Data excerpts:
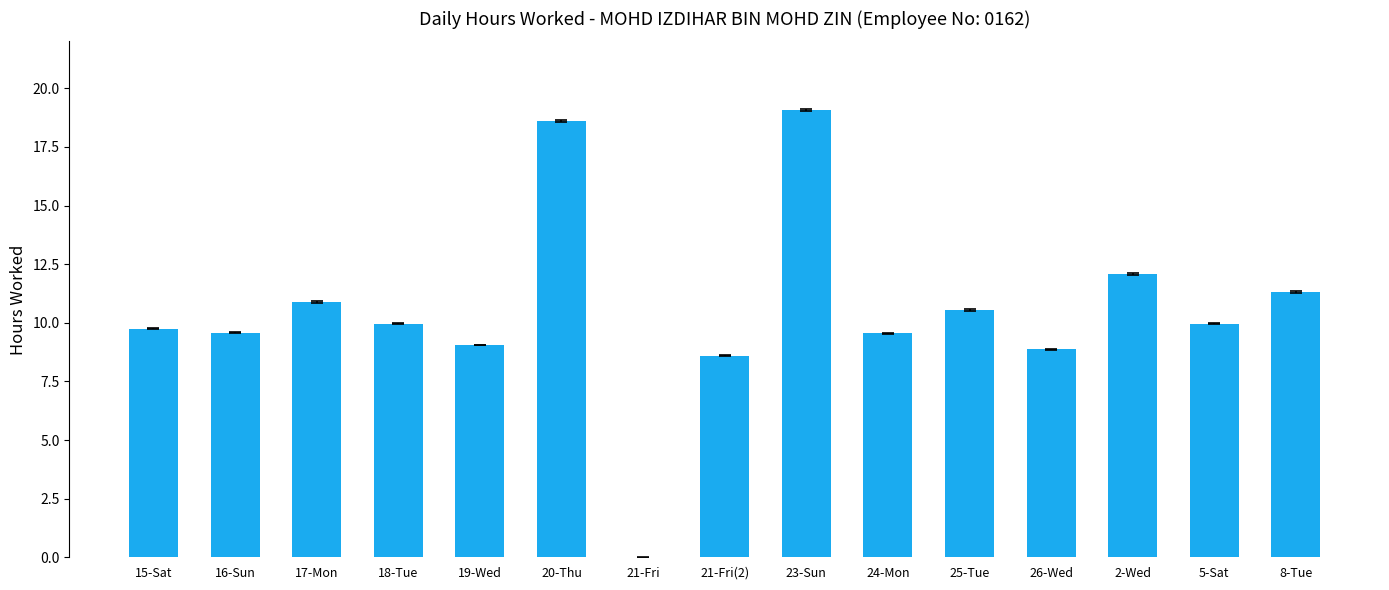

What is the sum of all values?

157.8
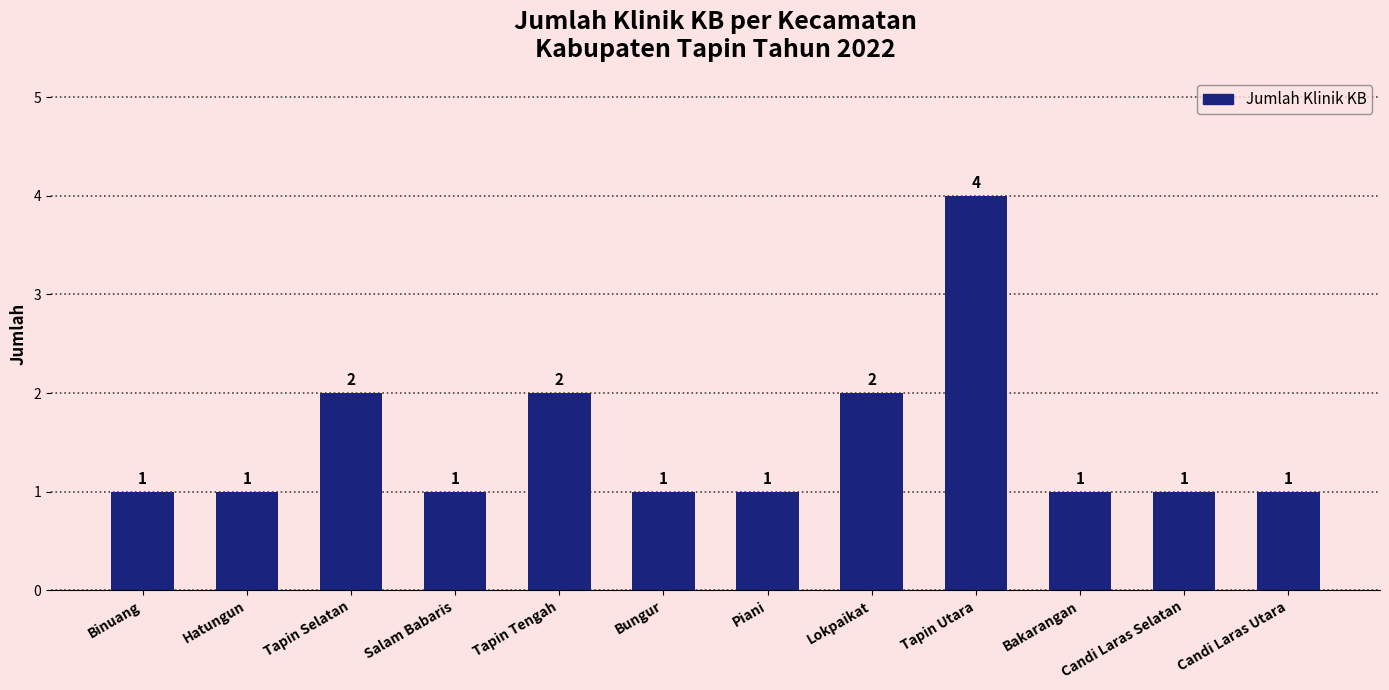

Reading left to right, extract all data points from this chart.

1	1	2	1	2	1	1	2	4	1	1	1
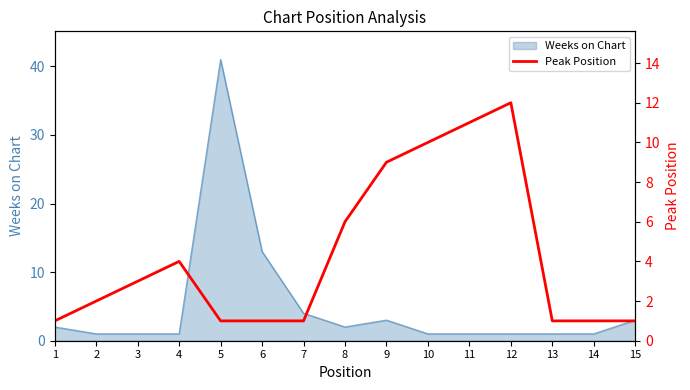

How many lines are shown in the chart?

1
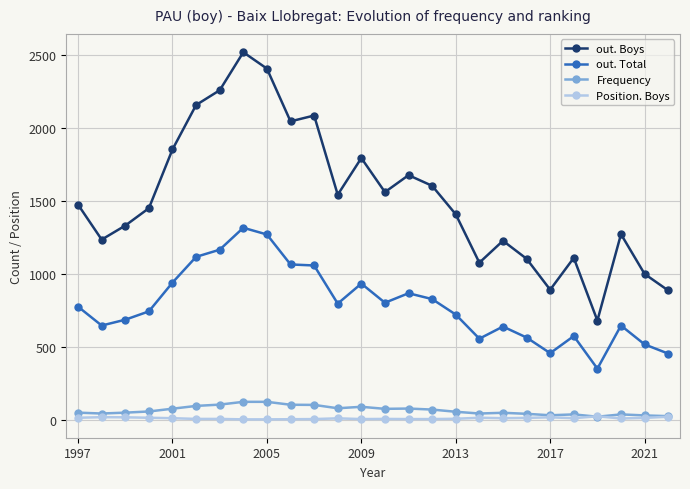

True or false: out. Total and out. Boys cross at least once.

False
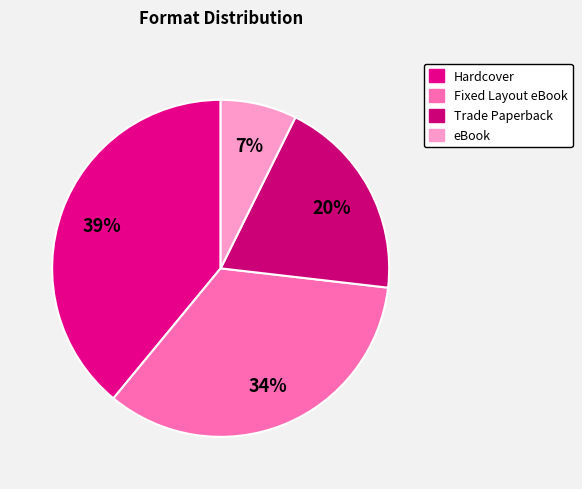

To the nearest percent, what is the difference between the eBook and Hardcover slice percentages?

32%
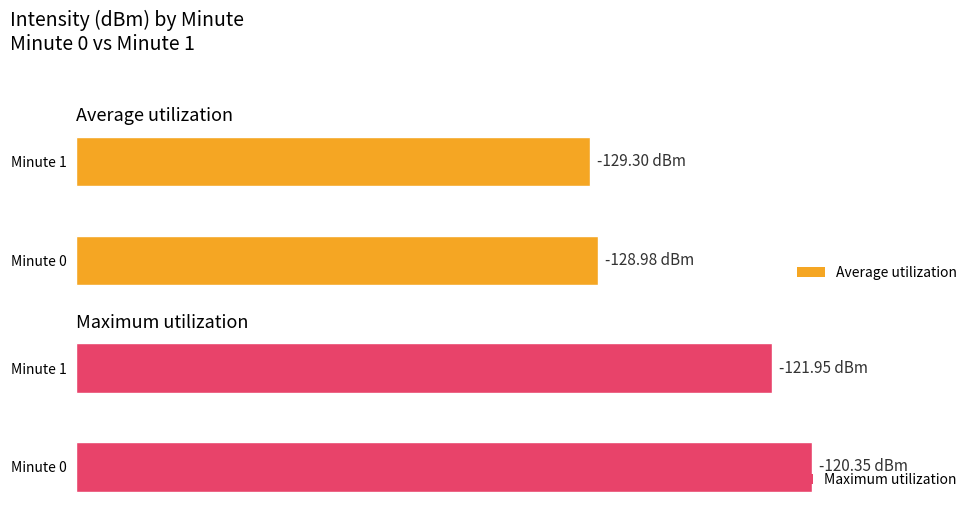

Rank the series by their average value, from highest to lowest.

Maximum utilization, Average utilization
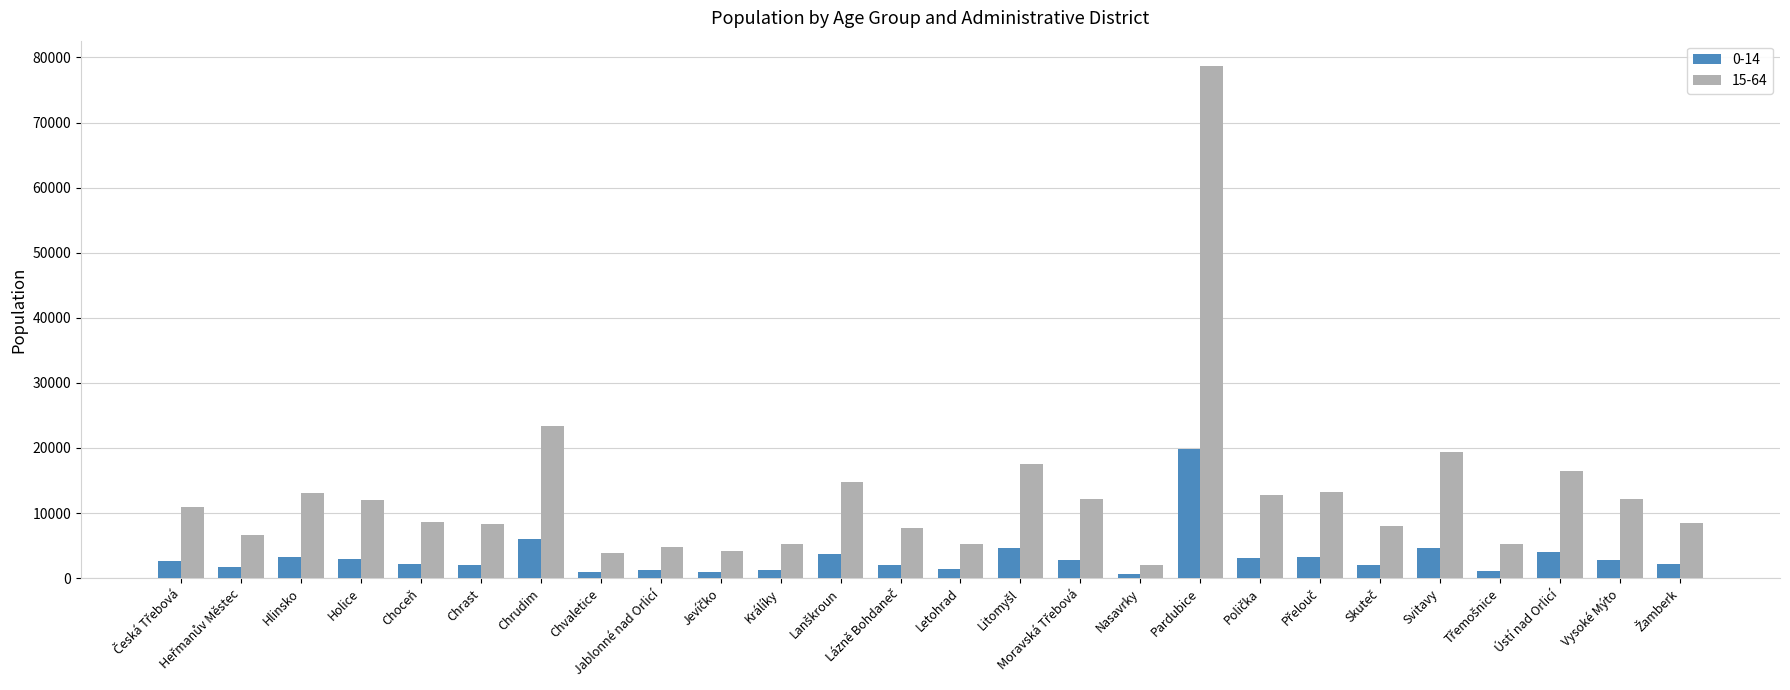

List the series in order of their overall mean, highest first.

15-64, 0-14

YOUR GOAL: Can you turn the rows above into a Markdown table with a No. column holding a running line number and a Line column holding each line? Skip blank lines and leave out the pictures.

ANSWER TO THIS TASK:
| No. | Line |
|---|---|
| 1 | What is the sum of all values? |
| 2 | 157.8 |
| 3 | Reading left to right, extract all data points from this chart. |
| 4 | 1	1	2	1	2	1	1	2	4	1	1	1 |
| 5 | How many lines are shown in the chart? |
| 6 | 1 |
| 7 | True or false: out. Total and out. Boys cross at least once. |
| 8 | False |
| 9 | To the nearest percent, what is the difference between the eBook and Hardcover slice percentages? |
| 10 | 32% |
| 11 | Rank the series by their average value, from highest to lowest. |
| 12 | Maximum utilization, Average utilization |
| 13 | List the series in order of their overall mean, highest first. |
| 14 | 15-64, 0-14 |